* Exercise instructions *
Nothing in the records may be altered, and no picture may be included. Restate them in full.

══ Given entries ══

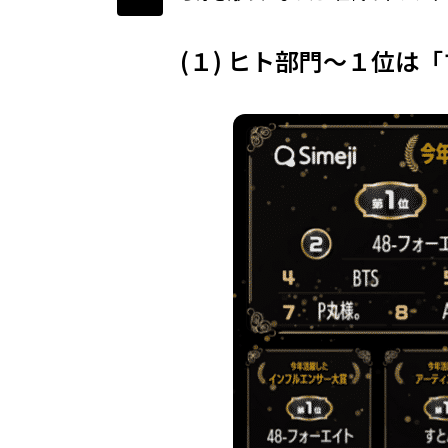
(１) ヒト部門～１位は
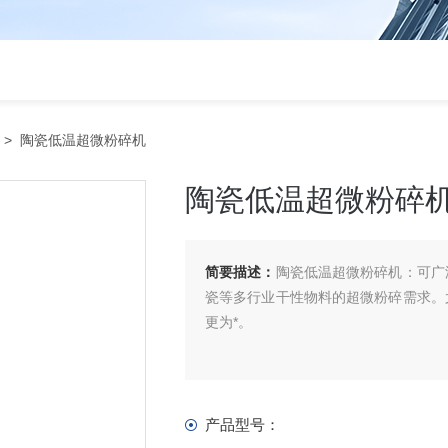
> 陶瓷低温超微粉碎机
陶瓷低温超微粉碎
简要描述：
陶瓷低温超微粉碎机：可广
瓷等多行业干性物料的超微粉碎需求。
更为*。
产品型号：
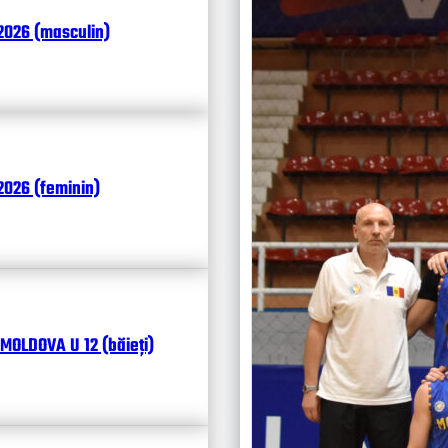
Итоги
2026 (masculin)
Календ
Чита
026 (feminin)
MOLDOVA U 12 (băieți)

═══

* Response *
(１) ヒト部門～１位は
> 陶瓷低温超微粉碎机
陶瓷低温超微粉碎
简要描述：
陶瓷低温超微粉碎机：可广
瓷等多行业干性物料的超微粉碎需求。
更为*。
产品型号：
Итоги
2026 (masculin)
Календ
Чита
026 (feminin)
MOLDOVA U 12 (băieți)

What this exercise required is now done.